BEGIN DATASET RECORDS
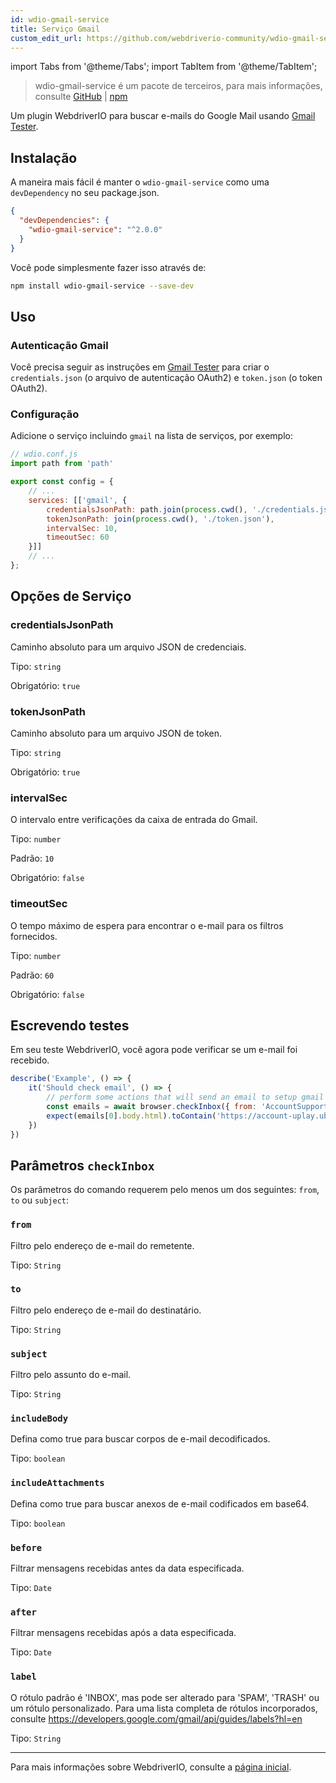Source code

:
 ```yaml
---
id: wdio-gmail-service
title: Serviço Gmail
custom_edit_url: https://github.com/webdriverio-community/wdio-gmail-service/edit/main/README.md
---
```


import Tabs from '@theme/Tabs';
import TabItem from '@theme/TabItem';

> wdio-gmail-service é um pacote de terceiros, para mais informações, consulte [GitHub](https://github.com/webdriverio-community/wdio-gmail-service) | [npm](https://www.npmjs.com/package/wdio-gmail-service)

Um plugin WebdriverIO para buscar e-mails do Google Mail usando [Gmail Tester](https://github.com/levz0r/gmail-tester).

## Instalação

A maneira mais fácil é manter o `wdio-gmail-service` como uma `devDependency` no seu package.json.

```json
{
  "devDependencies": {
    "wdio-gmail-service": "^2.0.0"
  }
}
```

Você pode simplesmente fazer isso através de:

```sh
npm install wdio-gmail-service --save-dev
```

## Uso

### Autenticação Gmail

Você precisa seguir as instruções em [Gmail Tester](https://github.com/levz0r/gmail-tester) para criar o `credentials.json` (o arquivo de autenticação OAuth2) e `token.json` (o token OAuth2).

### Configuração

Adicione o serviço incluindo `gmail` na lista de serviços, por exemplo:

```js
// wdio.conf.js
import path from 'path'

export const config = {
    // ...
    services: [['gmail', {
        credentialsJsonPath: path.join(process.cwd(), './credentials.json'),
        tokenJsonPath: join(process.cwd(), './token.json'),
        intervalSec: 10,
        timeoutSec: 60
    }]]
    // ...
};
```

## Opções de Serviço

### credentialsJsonPath
Caminho absoluto para um arquivo JSON de credenciais.

Tipo: `string`

Obrigatório: `true`

### tokenJsonPath
Caminho absoluto para um arquivo JSON de token.

Tipo: `string`

Obrigatório: `true`

### intervalSec
O intervalo entre verificações da caixa de entrada do Gmail.

Tipo: `number`

Padrão: `10`

Obrigatório: `false`

### timeoutSec
O tempo máximo de espera para encontrar o e-mail para os filtros fornecidos.

Tipo: `number`

Padrão: `60`

Obrigatório: `false`


## Escrevendo testes

Em seu teste WebdriverIO, você agora pode verificar se um e-mail foi recebido.

```js
describe('Example', () => {
    it('Should check email', () => {
        // perform some actions that will send an email to setup gmail account
        const emails = await browser.checkInbox({ from: 'AccountSupport@ubi.com', subject: 'Ubisoft Password Change Request' });
        expect(emails[0].body.html).toContain('https://account-uplay.ubi.com/en-GB/action/change-password?genomeid=')
    })
})
```

## Parâmetros `checkInbox`

Os parâmetros do comando requerem pelo menos um dos seguintes: `from`, `to` ou `subject`:

### `from`
Filtro pelo endereço de e-mail do remetente.

Tipo: `String`

### `to`
Filtro pelo endereço de e-mail do destinatário.

Tipo: `String`

### `subject`
Filtro pelo assunto do e-mail.

Tipo: `String`

### `includeBody`
Defina como true para buscar corpos de e-mail decodificados.

Tipo: `boolean`

### `includeAttachments`
Defina como true para buscar anexos de e-mail codificados em base64.

Tipo: `boolean`

### `before`
Filtrar mensagens recebidas antes da data especificada.

Tipo: `Date`

### `after`
Filtrar mensagens recebidas após a data especificada.

Tipo: `Date`

### `label`
O rótulo padrão é 'INBOX', mas pode ser alterado para 'SPAM', 'TRASH' ou um rótulo personalizado. Para uma lista completa de rótulos incorporados, consulte https://developers.google.com/gmail/api/guides/labels?hl=en

Tipo: `String`

---

Para mais informações sobre WebdriverIO, consulte a [página inicial](https://webdriver.io).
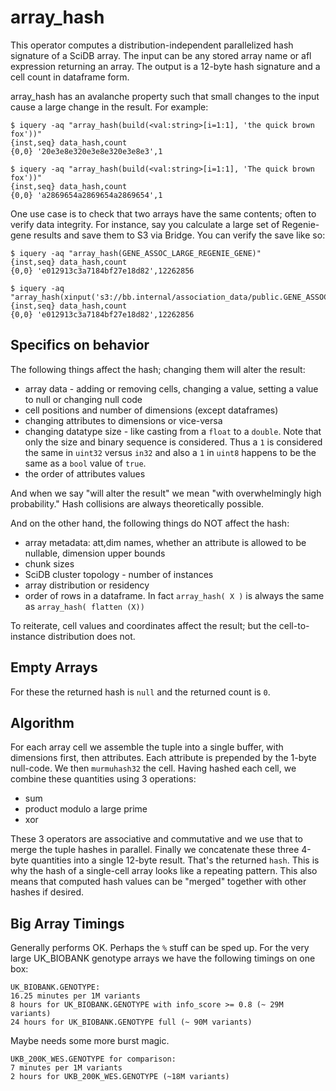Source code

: # array_hash

This operator computes a distribution-independent parallelized hash signature of a SciDB array. The input can be any stored array name or afl expression returning an array. The output is a 12-byte hash signature and a cell count in dataframe form.

array_hash has an avalanche property such that small changes to the input cause a large change in the result. For example:
```
$ iquery -aq "array_hash(build(<val:string>[i=1:1], 'the quick brown fox'))"
{inst,seq} data_hash,count
{0,0} '20e3e8e320e3e8e320e3e8e3',1

$ iquery -aq "array_hash(build(<val:string>[i=1:1], 'The quick brown fox'))"
{inst,seq} data_hash,count
{0,0} 'a2869654a2869654a2869654',1
```

One use case is to check that two arrays have the same contents; often to verify data integrity. For instance, say you calculate a large set of Regenie-gene results and save them to S3 via Bridge. You can verify the save like so:
```
$ iquery -aq "array_hash(GENE_ASSOC_LARGE_REGENIE_GENE)"
{inst,seq} data_hash,count
{0,0} 'e012913c3a7184bf27e18d82',12262856

$ iquery -aq "array_hash(xinput('s3://bb.internal/association_data/public.GENE_ASSOC_LARGE_REGENIE_GENE'))"
{inst,seq} data_hash,count
{0,0} 'e012913c3a7184bf27e18d82',12262856
```

## Specifics on behavior

The following things affect the hash; changing them will alter the result:
 * array data - adding or removing cells, changing a value, setting a value to null or changing null code
 * cell positions and number of dimensions (except dataframes)
 * changing attributes to dimensions or vice-versa
 * changing datatype size - like casting from a `float` to a `double`. Note that only the size and binary sequence is considered. Thus a `1` is considered the same in `uint32` versus `in32` and also a `1` in `uint8` happens to be the same as a `bool` value of `true`.
 * the order of attributes values

And when we say "will alter the result" we mean "with overwhelmingly high probability." Hash collisions are always theoretically possible.

And on the other hand, the following things do NOT affect the hash:
 * array metadata: att,dim names, whether an attribute is allowed to be nullable, dimension upper bounds
 * chunk sizes
 * SciDB cluster topology - number of instances
 * array distribution or residency
 * order of rows in a dataframe. In fact `array_hash( X )` is always the same as `array_hash( flatten (X))`

To reiterate, cell values and coordinates affect the result; but the cell-to-instance distribution does not.

## Empty Arrays

For these the returned hash is `null` and the returned count is `0`.

## Algorithm

For each array cell we assemble the tuple into a single buffer, with dimensions first, then attributes. Each attribute is prepended by the 1-byte null-code. We then `murmuhash32` the cell. Having hashed each cell, we combine these quantities using 3 operations:
 * sum
 * product modulo a large prime
 * xor

These 3 operators are associative and commutative and we use that to merge the tuple hashes in parallel. Finally we concatenate these three 4-byte quantities into a single 12-byte result. That's the returned `hash`. This is why the hash of a single-cell array looks like a repeating pattern. This also means that computed hash values can be "merged" together with other hashes if desired.

## Big Array Timings

Generally performs OK. Perhaps the `%` stuff can be sped up. For the very large UK_BIOBANK genotype arrays we have the following timings on one box:
```
UK_BIOBANK.GENOTYPE:
16.25 minutes per 1M variants
8 hours for UK_BIOBANK.GENOTYPE with info_score >= 0.8 (~ 29M variants)
24 hours for UK_BIOBANK.GENOTYPE full (~ 90M variants)
```
Maybe needs some more burst magic.

```
UKB_200K_WES.GENOTYPE for comparison:
7 minutes per 1M variants
2 hours for UKB_200K_WES.GENOTYPE (~18M variants)
```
END DATASET RECORDS
**TASK PROMPT**.
How many lines in the listing above contain the string "mensagens"? Answer with the number only.

**EXPECTED ANSWER**.
2